What you are asked to do | Reproduce the records word for word, apart from the images they contain.
** Opening Data for analysis block **
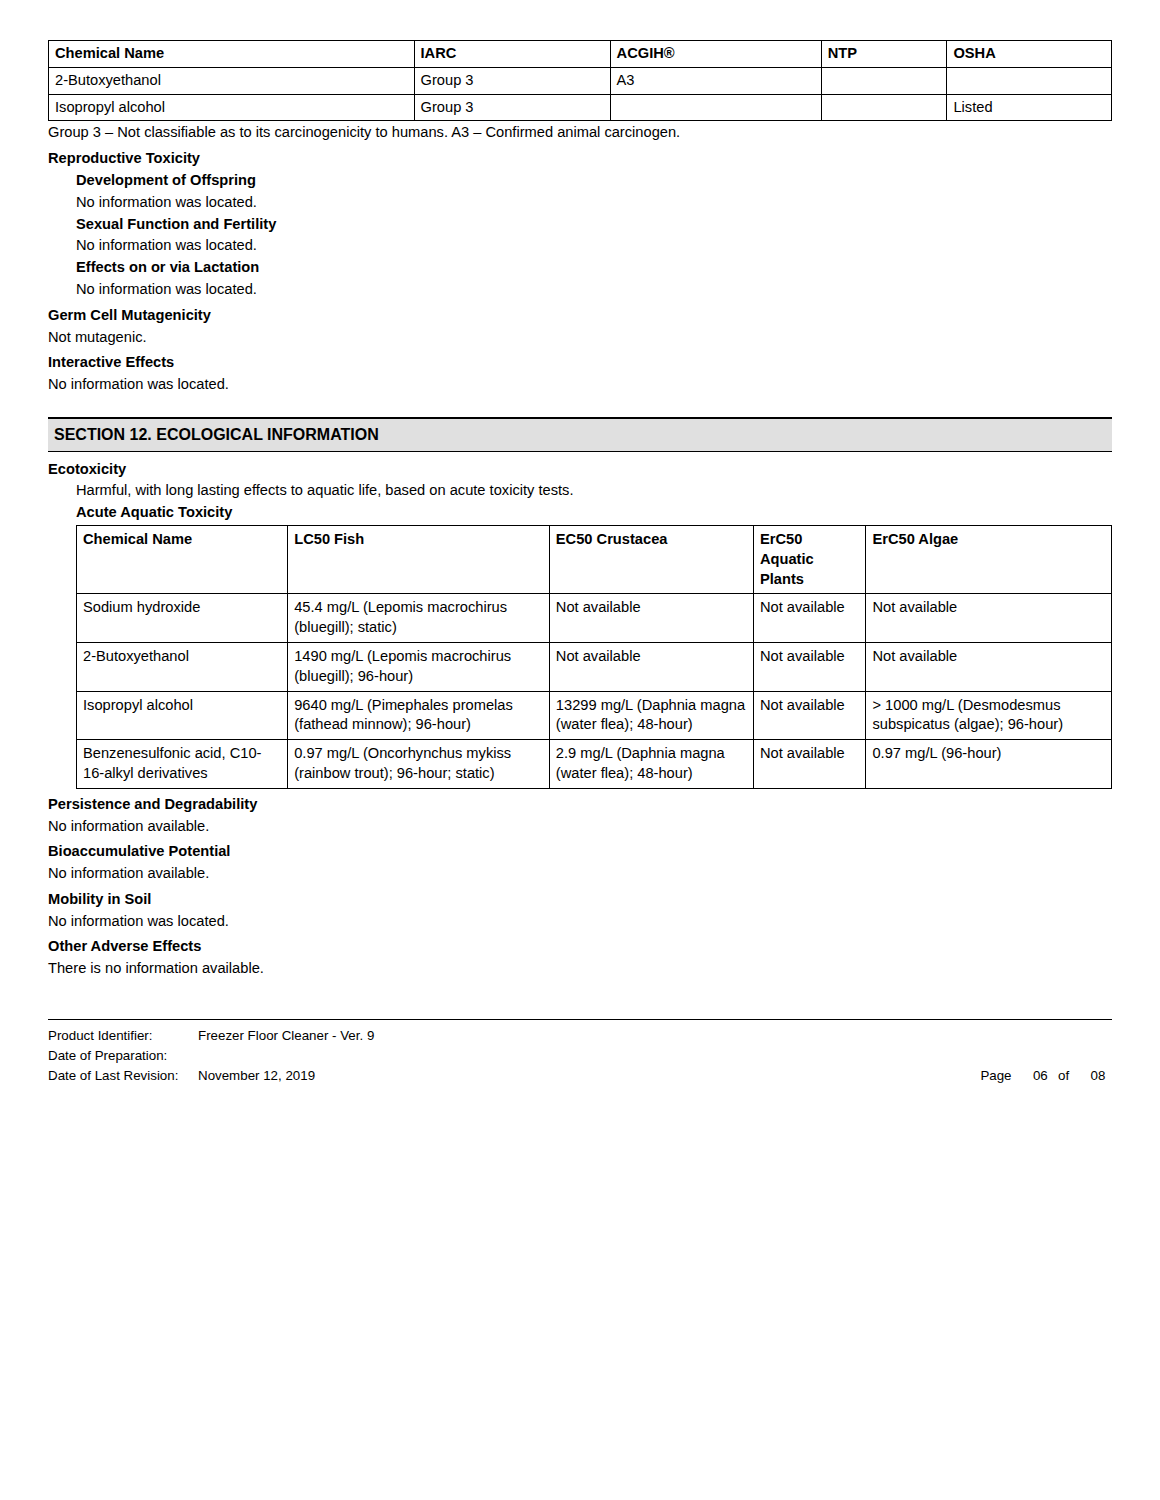| Chemical Name | IARC | ACGIH® | NTP | OSHA |
| --- | --- | --- | --- | --- |
| 2-Butoxyethanol | Group 3 | A3 | | |
| Isopropyl alcohol | Group 3 | | | Listed |
Group 3 – Not classifiable as to its carcinogenicity to humans. A3 – Confirmed animal carcinogen.
Reproductive Toxicity
Development of Offspring
No information was located.
Sexual Function and Fertility
No information was located.
Effects on or via Lactation
No information was located.
Germ Cell Mutagenicity
Not mutagenic.
Interactive Effects
No information was located.
SECTION 12. ECOLOGICAL INFORMATION
Ecotoxicity
Harmful, with long lasting effects to aquatic life, based on acute toxicity tests.
Acute Aquatic Toxicity
| Chemical Name | LC50 Fish | EC50 Crustacea | ErC50 Aquatic Plants | ErC50 Algae |
| --- | --- | --- | --- | --- |
| Sodium hydroxide | 45.4 mg/L (Lepomis macrochirus (bluegill); static) | Not available | Not available | Not available |
| 2-Butoxyethanol | 1490 mg/L (Lepomis macrochirus (bluegill); 96-hour) | Not available | Not available | Not available |
| Isopropyl alcohol | 9640 mg/L (Pimephales promelas (fathead minnow); 96-hour) | 13299 mg/L (Daphnia magna (water flea); 48-hour) | Not available | > 1000 mg/L (Desmodesmus subspicatus (algae); 96-hour) |
| Benzenesulfonic acid, C10-16-alkyl derivatives | 0.97 mg/L (Oncorhynchus mykiss (rainbow trout); 96-hour; static) | 2.9 mg/L (Daphnia magna (water flea); 48-hour) | Not available | 0.97 mg/L (96-hour) |
Persistence and Degradability
No information available.
Bioaccumulative Potential
No information available.
Mobility in Soil
No information was located.
Other Adverse Effects
There is no information available.
| Product Identifier: | Freezer Floor Cleaner - Ver. 9 | |
| Date of Preparation: | | |
| Date of Last Revision: | November 12, 2019 | Page 06 of 08 |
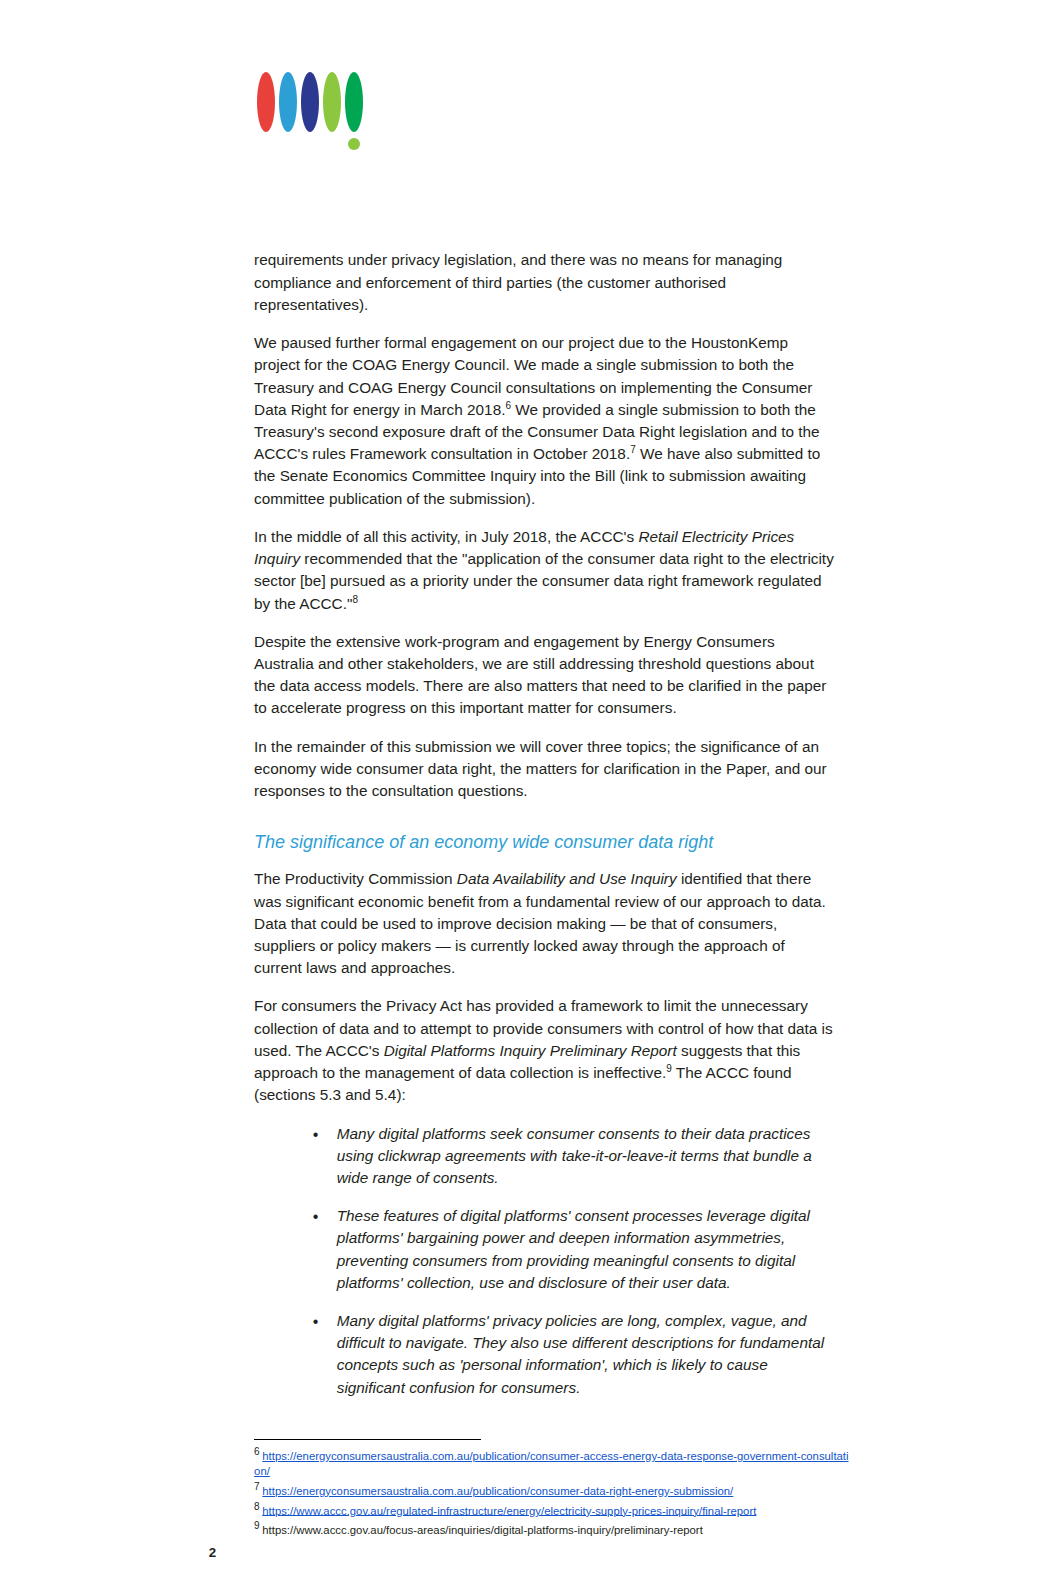requirements under privacy legislation, and there was no means for managing compliance and enforcement of third parties (the customer authorised representatives).
We paused further formal engagement on our project due to the HoustonKemp project for the COAG Energy Council. We made a single submission to both the Treasury and COAG Energy Council consultations on implementing the Consumer Data Right for energy in March 2018.6 We provided a single submission to both the Treasury's second exposure draft of the Consumer Data Right legislation and to the ACCC's rules Framework consultation in October 2018.7 We have also submitted to the Senate Economics Committee Inquiry into the Bill (link to submission awaiting committee publication of the submission).
In the middle of all this activity, in July 2018, the ACCC's Retail Electricity Prices Inquiry recommended that the "application of the consumer data right to the electricity sector [be] pursued as a priority under the consumer data right framework regulated by the ACCC."8
Despite the extensive work-program and engagement by Energy Consumers Australia and other stakeholders, we are still addressing threshold questions about the data access models. There are also matters that need to be clarified in the paper to accelerate progress on this important matter for consumers.
In the remainder of this submission we will cover three topics; the significance of an economy wide consumer data right, the matters for clarification in the Paper, and our responses to the consultation questions.
The significance of an economy wide consumer data right
The Productivity Commission Data Availability and Use Inquiry identified that there was significant economic benefit from a fundamental review of our approach to data. Data that could be used to improve decision making — be that of consumers, suppliers or policy makers — is currently locked away through the approach of current laws and approaches.
For consumers the Privacy Act has provided a framework to limit the unnecessary collection of data and to attempt to provide consumers with control of how that data is used. The ACCC's Digital Platforms Inquiry Preliminary Report suggests that this approach to the management of data collection is ineffective.9 The ACCC found (sections 5.3 and 5.4):
Many digital platforms seek consumer consents to their data practices using clickwrap agreements with take-it-or-leave-it terms that bundle a wide range of consents.
These features of digital platforms' consent processes leverage digital platforms' bargaining power and deepen information asymmetries, preventing consumers from providing meaningful consents to digital platforms' collection, use and disclosure of their user data.
Many digital platforms' privacy policies are long, complex, vague, and difficult to navigate. They also use different descriptions for fundamental concepts such as 'personal information', which is likely to cause significant confusion for consumers.
6 https://energyconsumersaustralia.com.au/publication/consumer-access-energy-data-response-government-consultation/
7 https://energyconsumersaustralia.com.au/publication/consumer-data-right-energy-submission/
8 https://www.accc.gov.au/regulated-infrastructure/energy/electricity-supply-prices-inquiry/final-report
9https://www.accc.gov.au/focus-areas/inquiries/digital-platforms-inquiry/preliminary-report
2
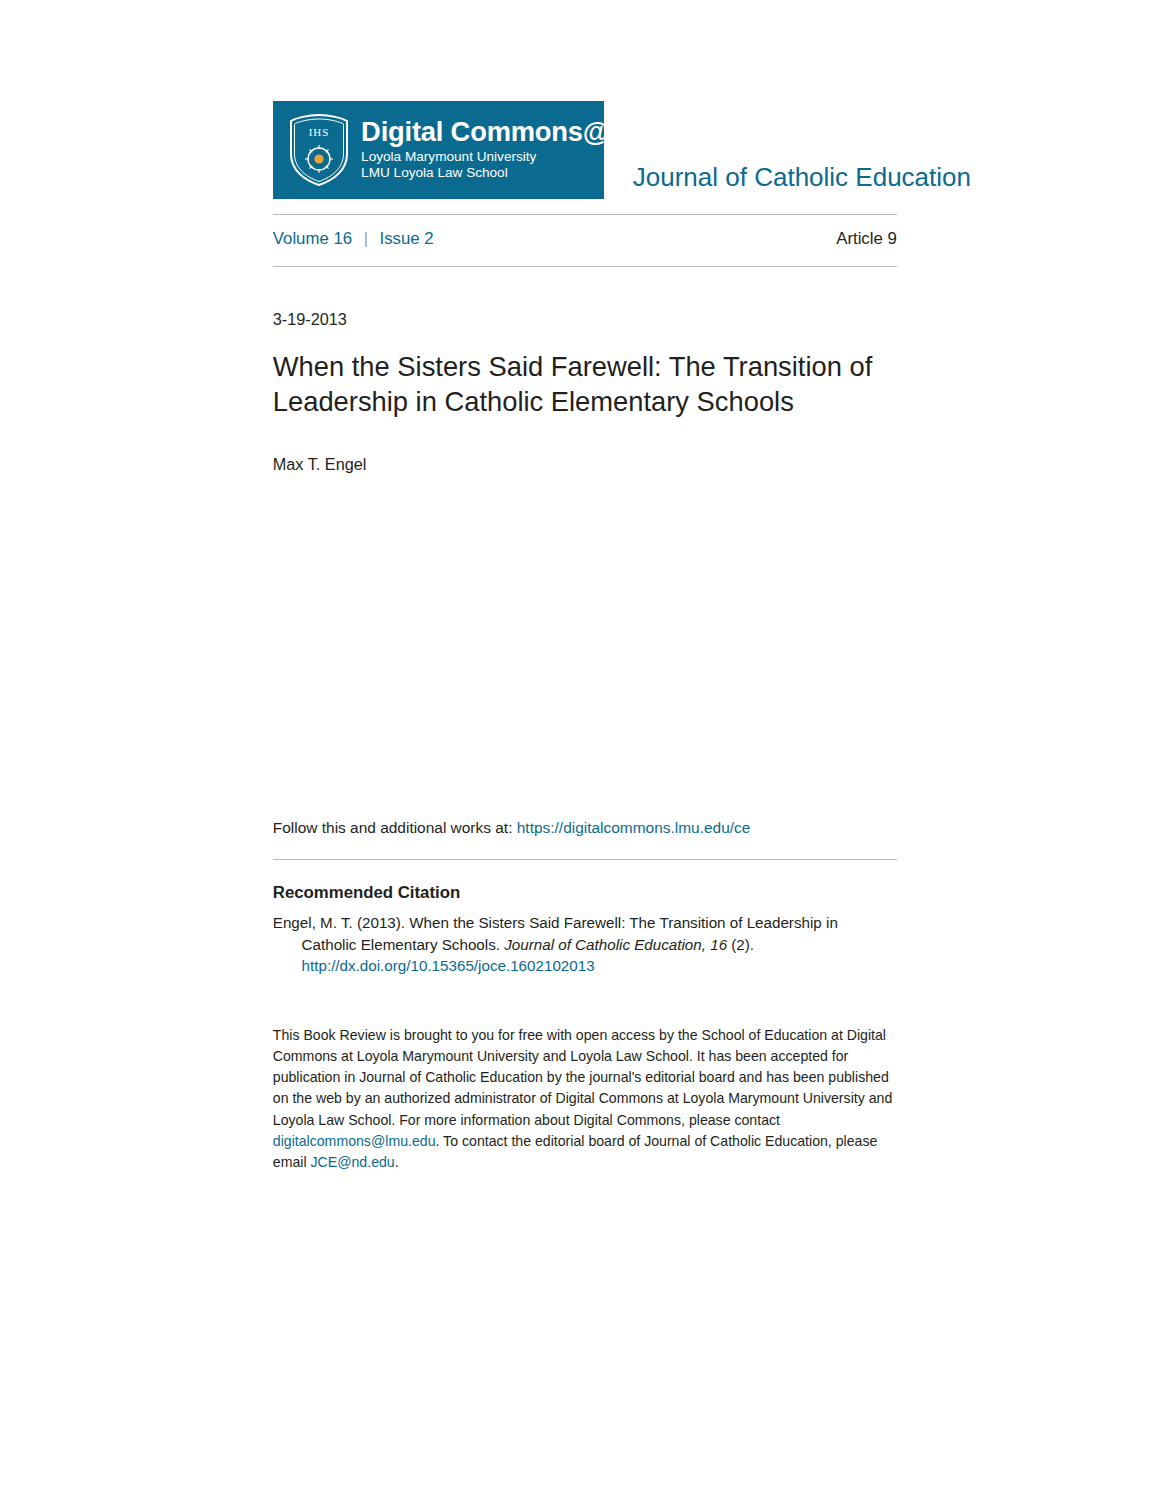IHS
Digital Commons@
Loyola Marymount University
LMU Loyola Law School
Journal of Catholic Education
Volume 16|Issue 2
Article 9
3-19-2013
When the Sisters Said Farewell: The Transition of Leadership in Catholic Elementary Schools
Max T. Engel
Follow this and additional works at: https://digitalcommons.lmu.edu/ce
Recommended Citation
Engel, M. T. (2013). When the Sisters Said Farewell: The Transition of Leadership in Catholic Elementary Schools. Journal of Catholic Education, 16 (2). http://dx.doi.org/10.15365/joce.1602102013
This Book Review is brought to you for free with open access by the School of Education at Digital Commons at Loyola Marymount University and Loyola Law School. It has been accepted for publication in Journal of Catholic Education by the journal's editorial board and has been published on the web by an authorized administrator of Digital Commons at Loyola Marymount University and Loyola Law School. For more information about Digital Commons, please contact digitalcommons@lmu.edu. To contact the editorial board of Journal of Catholic Education, please email JCE@nd.edu.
** Closing Data for analysis block **
Task result |
| Chemical Name | IARC | ACGIH® | NTP | OSHA |
| --- | --- | --- | --- | --- |
| 2-Butoxyethanol | Group 3 | A3 | | |
| Isopropyl alcohol | Group 3 | | | Listed |
Group 3 – Not classifiable as to its carcinogenicity to humans. A3 – Confirmed animal carcinogen.
Reproductive Toxicity
Development of Offspring
No information was located.
Sexual Function and Fertility
No information was located.
Effects on or via Lactation
No information was located.
Germ Cell Mutagenicity
Not mutagenic.
Interactive Effects
No information was located.
SECTION 12. ECOLOGICAL INFORMATION
Ecotoxicity
Harmful, with long lasting effects to aquatic life, based on acute toxicity tests.
Acute Aquatic Toxicity
| Chemical Name | LC50 Fish | EC50 Crustacea | ErC50 Aquatic Plants | ErC50 Algae |
| --- | --- | --- | --- | --- |
| Sodium hydroxide | 45.4 mg/L (Lepomis macrochirus (bluegill); static) | Not available | Not available | Not available |
| 2-Butoxyethanol | 1490 mg/L (Lepomis macrochirus (bluegill); 96-hour) | Not available | Not available | Not available |
| Isopropyl alcohol | 9640 mg/L (Pimephales promelas (fathead minnow); 96-hour) | 13299 mg/L (Daphnia magna (water flea); 48-hour) | Not available | > 1000 mg/L (Desmodesmus subspicatus (algae); 96-hour) |
| Benzenesulfonic acid, C10-16-alkyl derivatives | 0.97 mg/L (Oncorhynchus mykiss (rainbow trout); 96-hour; static) | 2.9 mg/L (Daphnia magna (water flea); 48-hour) | Not available | 0.97 mg/L (96-hour) |
Persistence and Degradability
No information available.
Bioaccumulative Potential
No information available.
Mobility in Soil
No information was located.
Other Adverse Effects
There is no information available.
| Product Identifier: | Freezer Floor Cleaner - Ver. 9 | |
| Date of Preparation: | | |
| Date of Last Revision: | November 12, 2019 | Page 06 of 08 |
requirements under privacy legislation, and there was no means for managing compliance and enforcement of third parties (the customer authorised representatives).
We paused further formal engagement on our project due to the HoustonKemp project for the COAG Energy Council. We made a single submission to both the Treasury and COAG Energy Council consultations on implementing the Consumer Data Right for energy in March 2018.6 We provided a single submission to both the Treasury's second exposure draft of the Consumer Data Right legislation and to the ACCC's rules Framework consultation in October 2018.7 We have also submitted to the Senate Economics Committee Inquiry into the Bill (link to submission awaiting committee publication of the submission).
In the middle of all this activity, in July 2018, the ACCC's Retail Electricity Prices Inquiry recommended that the "application of the consumer data right to the electricity sector [be] pursued as a priority under the consumer data right framework regulated by the ACCC."8
Despite the extensive work-program and engagement by Energy Consumers Australia and other stakeholders, we are still addressing threshold questions about the data access models. There are also matters that need to be clarified in the paper to accelerate progress on this important matter for consumers.
In the remainder of this submission we will cover three topics; the significance of an economy wide consumer data right, the matters for clarification in the Paper, and our responses to the consultation questions.
The significance of an economy wide consumer data right
The Productivity Commission Data Availability and Use Inquiry identified that there was significant economic benefit from a fundamental review of our approach to data. Data that could be used to improve decision making — be that of consumers, suppliers or policy makers — is currently locked away through the approach of current laws and approaches.
For consumers the Privacy Act has provided a framework to limit the unnecessary collection of data and to attempt to provide consumers with control of how that data is used. The ACCC's Digital Platforms Inquiry Preliminary Report suggests that this approach to the management of data collection is ineffective.9 The ACCC found (sections 5.3 and 5.4):
Many digital platforms seek consumer consents to their data practices using clickwrap agreements with take-it-or-leave-it terms that bundle a wide range of consents.
These features of digital platforms' consent processes leverage digital platforms' bargaining power and deepen information asymmetries, preventing consumers from providing meaningful consents to digital platforms' collection, use and disclosure of their user data.
Many digital platforms' privacy policies are long, complex, vague, and difficult to navigate. They also use different descriptions for fundamental concepts such as 'personal information', which is likely to cause significant confusion for consumers.
6 https://energyconsumersaustralia.com.au/publication/consumer-access-energy-data-response-government-consultation/
7 https://energyconsumersaustralia.com.au/publication/consumer-data-right-energy-submission/
8 https://www.accc.gov.au/regulated-infrastructure/energy/electricity-supply-prices-inquiry/final-report
9https://www.accc.gov.au/focus-areas/inquiries/digital-platforms-inquiry/preliminary-report
2
IHS
Digital Commons@
Loyola Marymount University
LMU Loyola Law School
Journal of Catholic Education
Volume 16|Issue 2
Article 9
3-19-2013
When the Sisters Said Farewell: The Transition of Leadership in Catholic Elementary Schools
Max T. Engel
Follow this and additional works at: https://digitalcommons.lmu.edu/ce
Recommended Citation
Engel, M. T. (2013). When the Sisters Said Farewell: The Transition of Leadership in Catholic Elementary Schools. Journal of Catholic Education, 16 (2). http://dx.doi.org/10.15365/joce.1602102013
This Book Review is brought to you for free with open access by the School of Education at Digital Commons at Loyola Marymount University and Loyola Law School. It has been accepted for publication in Journal of Catholic Education by the journal's editorial board and has been published on the web by an authorized administrator of Digital Commons at Loyola Marymount University and Loyola Law School. For more information about Digital Commons, please contact digitalcommons@lmu.edu. To contact the editorial board of Journal of Catholic Education, please email JCE@nd.edu.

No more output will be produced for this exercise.